Meredith Klein of Meredith and the Media interviewed Archie Hall, acting economics editor at The Economist, about his job.
Here is an excerpt:
- You’ve been at The Economist for nearly three years. You started as the Britain economics reporter, then U.S. economics reporter, and now actingeconomics editor. What’s driving your and your team’s coverage?
- The advice I got when I started was to start with the fact that we are a weekly publication. That rhythm means you have the opportunity to spend more time thinking about what you might write than if you are with a very high metabolism daily or online publication. It also means that the readers who are looking at your stuff may well look at it a couple of days after you publish it. We go to print Thursday mornings, and it arrives in the newsstands and on people’s doorsteps over the course of the weekend. You then say, “OK, what can I say that will be interesting and novel and additive to readers one week down the line, or a few days down the line? Where will the conversation go? What is going to be the crux of this debate?”
- Obviously, we do, as any news organization does, respond pretty quickly to the news when we need to. I had the joyous experience of Donald Trump announcing Kevin Warsh as his Federal Reserve chair pick at 7 a.m. on a Friday. It was reported the night before that it was going to come out that day, and I, like an idiot, thought, “This will come out later in the morning, and I’ll have plenty of time to write out my piece.”
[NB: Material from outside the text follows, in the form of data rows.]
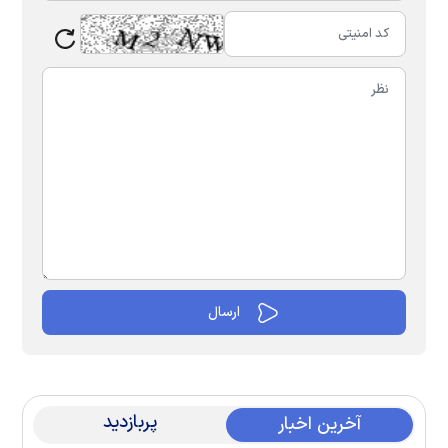
پربازدید
آخرین اخبار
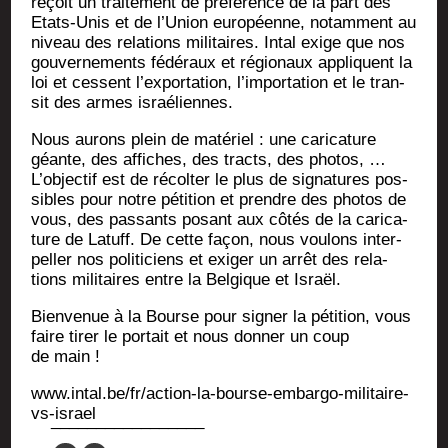
reçoit un trai­te­ment de pré­fé­rence de la part des
Etats-Unis et de l’Union euro­péenne, notam­ment au
niveau des rela­tions mili­taires. Intal exige que nos
gou­ver­ne­ments fédé­raux et régio­naux appliquent la
loi et cessent l’exportation, l’importation et le tran­
sit des armes israéliennes.
Nous aurons plein de maté­riel : une cari­ca­ture
géante, des affiches, des tracts, des pho­tos, …
L’objectif est de récol­ter le plus de signa­tures pos­
sibles pour notre péti­tion et prendre des pho­tos de
vous, des pas­sants posant aux côtés de la cari­ca­
ture de Latuff. De cette façon, nous vou­lons inter­
pel­ler nos poli­ti­ciens et exi­ger un arrêt des rela­
tions mili­taires entre la Bel­gique et Israël.
Bien­ve­nue à la Bourse pour signer la péti­tion, vous
faire tirer le por­tait et nous don­ner un coup
de main !
www.intal.be/fr/action-la-bourse-embargo-militaire-
vs-israel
- There are moments like that where we try to get things out quickly for readers so that they have our take on really important news. But often, the place where we try to add value is stepping back a bit. What can you add to the conversation that’s interesting, in full knowledge that there are folks like the wire services, or The New York Times, who can do an extraordinarily good job at just hitting what happens point by point?